Hailing from Argentina, Francis was the first pope from North or South America, and the first from outside of Europe since the 8th century, when Gregory III of Syria was named pontiff. At 76, Francis was elected by the papal conclave in 2013 after Pope Benedict XVI resigned—the first pope to do so voluntarily since 1294. Born Jorge Mario Bergoglio, he took his papal name after St. Francis of Assisi, founder of the Franciscans.
On Easter Sunday, the day before he died, Francis met with U.S. Vice President J.D. Vance and appeared in St. Peter’s Square to bless the crowds from his window.
“Dear brothers and sisters, happy Easter,” the pope said to the assembled masses. An aide then read his Easter message, which called for an end to war, especially a ceasefire in Gaza, and continued his support of migrants, many of whom are facing deportation under the new U.S. presidential administration. Amid a worldwide rise on nationalism, Francis consistently spoke out in favor of social justice, serving as a global conscience.
This past Christmas, the Vatican chose to display a nativity scene designed by Palestinian artists Johny Andonia and Faten Nastas Mitwasi, both from Bethlehem, and carved from the wood of a single olive tree by Bethlehem artist Peter Khano.
The display became the source of controversy because the artists installed it with the baby Jesus lying on a keffiyeh, a traditional Middle Eastern headdress that has become a symbol of Palestinian solidarity. The Vatican later removed the keffiyeh.

Pope Francis prays before the “Nativity of Bethlehem 2024” during its inauguration in the Paul VI Hall, during the private audience to donors of the Nativity Scene and the lighting of the Christmas tree ceremony at St Peter’s Square in the Paul-VI hall at the Vatican on December 7, 2024. Photo: Andreas Solaro/AFP via Getty Images
The pope is also head of the Vatican City state, and indirectly oversees the Vatican Museums. The papal art collection traces its origins to 1506, with the acquisition of one of its most famous works, the ancient marble sculpture Laocoön and His Sons.
Francis continued to steward those historic holdings, including the 2015 restoration of the Hall of Constantine in the Vatican’s Apostolic Palace. That was the last of the four rooms in the former apartments of Pope Julius II featuring frescoes by Raphael (1483–1520) to undergo contemporary restoration, and work was just completed in December.
For the 500th anniversary of the artist’s death in 2020, the Vatican also reunited in the Sistine Chapel the 10 Brussels tapestries featuring scenes from the Acts of the Apostles designed by Raphael to complement the space’s Michelangelo (1475–1564) frescoes, but normally housed in the Vatican’s Pinacoteca museum.

Installation of Raphael’s tapestries at the Sistine Chapel. Photo courtesy of the Vatican Museums.

_TASK 1_
Answer these questions from the passage on Pope Francis:
(a) In what year did the papal conclave elect Francis?
(b) Who carved the nativity scene displayed by the Vatican this past Christmas?
(c) The acquisition of which work marks the origin of the papal art collection?
_TASK 2_
List every pope named in the passage on Pope Francis.
_TASK 3_
Say whether each statement agrees with the passage on Pope Francis, and quote the words that decide it:
(a) The Vatican kept the keffiyeh in the nativity display.
(b) The Raphael tapestries are normally kept in the Vatican's Pinacoteca museum.
(c) Benedict XVI was the first pope ever to resign voluntarily.
The rows that follow aren't needed for any of this work.

(Stored data entries)

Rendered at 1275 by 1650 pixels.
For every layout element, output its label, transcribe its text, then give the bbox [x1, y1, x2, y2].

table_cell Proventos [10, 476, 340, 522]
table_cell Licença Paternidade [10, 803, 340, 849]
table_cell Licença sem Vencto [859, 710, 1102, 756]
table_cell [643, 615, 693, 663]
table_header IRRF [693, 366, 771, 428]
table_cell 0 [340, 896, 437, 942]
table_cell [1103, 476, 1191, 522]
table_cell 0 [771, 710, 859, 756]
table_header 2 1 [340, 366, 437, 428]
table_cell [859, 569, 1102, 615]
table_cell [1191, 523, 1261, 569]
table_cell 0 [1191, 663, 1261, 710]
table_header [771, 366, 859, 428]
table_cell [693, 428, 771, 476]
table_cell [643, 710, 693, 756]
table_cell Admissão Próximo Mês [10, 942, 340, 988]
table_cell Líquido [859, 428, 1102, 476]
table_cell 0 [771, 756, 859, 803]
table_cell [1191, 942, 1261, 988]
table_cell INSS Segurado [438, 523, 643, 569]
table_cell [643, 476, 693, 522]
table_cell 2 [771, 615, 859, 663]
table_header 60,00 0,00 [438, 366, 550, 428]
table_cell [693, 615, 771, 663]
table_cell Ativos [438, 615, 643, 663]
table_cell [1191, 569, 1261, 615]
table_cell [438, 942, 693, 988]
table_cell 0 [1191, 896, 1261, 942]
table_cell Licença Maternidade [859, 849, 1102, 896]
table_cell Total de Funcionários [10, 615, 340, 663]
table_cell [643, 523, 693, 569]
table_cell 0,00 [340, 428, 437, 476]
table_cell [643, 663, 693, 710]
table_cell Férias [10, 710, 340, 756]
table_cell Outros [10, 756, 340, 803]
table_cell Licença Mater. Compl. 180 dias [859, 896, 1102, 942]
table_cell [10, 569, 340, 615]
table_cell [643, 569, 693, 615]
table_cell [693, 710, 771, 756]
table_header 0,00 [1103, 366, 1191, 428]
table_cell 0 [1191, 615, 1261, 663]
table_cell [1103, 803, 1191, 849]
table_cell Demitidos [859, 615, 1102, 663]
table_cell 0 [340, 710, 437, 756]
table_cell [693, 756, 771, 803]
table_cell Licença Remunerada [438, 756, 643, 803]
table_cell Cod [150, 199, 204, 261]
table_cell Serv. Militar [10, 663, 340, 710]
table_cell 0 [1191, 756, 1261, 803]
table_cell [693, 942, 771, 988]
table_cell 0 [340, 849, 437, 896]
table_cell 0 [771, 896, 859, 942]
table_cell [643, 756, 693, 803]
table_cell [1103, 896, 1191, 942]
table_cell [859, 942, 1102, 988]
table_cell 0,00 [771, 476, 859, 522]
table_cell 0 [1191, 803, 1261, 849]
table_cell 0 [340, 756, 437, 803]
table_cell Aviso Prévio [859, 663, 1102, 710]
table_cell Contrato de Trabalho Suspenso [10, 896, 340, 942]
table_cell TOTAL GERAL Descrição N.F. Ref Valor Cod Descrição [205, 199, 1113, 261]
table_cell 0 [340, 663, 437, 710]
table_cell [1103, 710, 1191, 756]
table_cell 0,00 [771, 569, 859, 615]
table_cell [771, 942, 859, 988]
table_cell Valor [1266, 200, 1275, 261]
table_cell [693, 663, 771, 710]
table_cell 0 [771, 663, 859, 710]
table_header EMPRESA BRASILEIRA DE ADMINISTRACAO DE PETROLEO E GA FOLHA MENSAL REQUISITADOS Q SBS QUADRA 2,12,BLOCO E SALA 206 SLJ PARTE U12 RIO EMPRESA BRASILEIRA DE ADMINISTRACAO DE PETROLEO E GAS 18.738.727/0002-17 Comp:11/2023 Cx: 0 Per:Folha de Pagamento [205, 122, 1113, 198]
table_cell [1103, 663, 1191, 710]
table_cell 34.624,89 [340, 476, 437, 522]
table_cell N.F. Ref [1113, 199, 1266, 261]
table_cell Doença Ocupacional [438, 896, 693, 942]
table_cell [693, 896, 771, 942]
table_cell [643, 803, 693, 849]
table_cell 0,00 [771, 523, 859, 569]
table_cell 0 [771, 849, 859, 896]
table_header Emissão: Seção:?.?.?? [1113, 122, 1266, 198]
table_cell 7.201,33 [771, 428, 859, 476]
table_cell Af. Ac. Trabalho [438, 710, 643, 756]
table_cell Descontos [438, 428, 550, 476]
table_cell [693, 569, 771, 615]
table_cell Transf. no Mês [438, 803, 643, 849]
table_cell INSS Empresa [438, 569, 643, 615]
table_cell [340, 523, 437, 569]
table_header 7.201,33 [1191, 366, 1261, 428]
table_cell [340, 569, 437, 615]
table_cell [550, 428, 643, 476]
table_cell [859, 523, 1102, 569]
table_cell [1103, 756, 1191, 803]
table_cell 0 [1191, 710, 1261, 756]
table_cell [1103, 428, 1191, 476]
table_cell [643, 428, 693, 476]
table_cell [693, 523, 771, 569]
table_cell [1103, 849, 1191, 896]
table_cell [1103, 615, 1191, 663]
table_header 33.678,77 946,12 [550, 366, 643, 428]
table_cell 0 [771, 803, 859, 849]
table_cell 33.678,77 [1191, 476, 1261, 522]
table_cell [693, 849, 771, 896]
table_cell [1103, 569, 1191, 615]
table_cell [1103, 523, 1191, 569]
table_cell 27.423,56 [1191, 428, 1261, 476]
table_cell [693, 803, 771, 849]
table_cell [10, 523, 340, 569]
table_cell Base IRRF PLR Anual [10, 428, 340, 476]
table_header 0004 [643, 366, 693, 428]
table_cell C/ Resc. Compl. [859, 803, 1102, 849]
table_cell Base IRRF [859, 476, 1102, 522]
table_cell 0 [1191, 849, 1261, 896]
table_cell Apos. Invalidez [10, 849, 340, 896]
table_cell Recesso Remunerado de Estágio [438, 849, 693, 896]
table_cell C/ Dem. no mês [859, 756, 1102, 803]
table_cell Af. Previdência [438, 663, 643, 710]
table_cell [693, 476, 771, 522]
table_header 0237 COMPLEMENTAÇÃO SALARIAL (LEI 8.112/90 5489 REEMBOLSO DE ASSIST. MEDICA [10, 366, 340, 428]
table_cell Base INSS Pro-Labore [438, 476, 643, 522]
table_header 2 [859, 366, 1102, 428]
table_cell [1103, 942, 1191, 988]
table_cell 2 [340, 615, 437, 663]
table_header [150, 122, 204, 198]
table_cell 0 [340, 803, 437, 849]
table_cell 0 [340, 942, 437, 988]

_WRITTEN ANSWER 1_
(a) 2013
(b) Peter Khano
(c) The ancient marble sculpture Laocoön and His Sons

_WRITTEN ANSWER 2_
Francis, Gregory III, Benedict XVI, Julius II

_WRITTEN ANSWER 3_
(a) No: "The Vatican later removed the keffiyeh."
(b) Yes: "but normally housed in the Vatican’s Pinacoteca museum"
(c) No: "the first pope to do so voluntarily since 1294"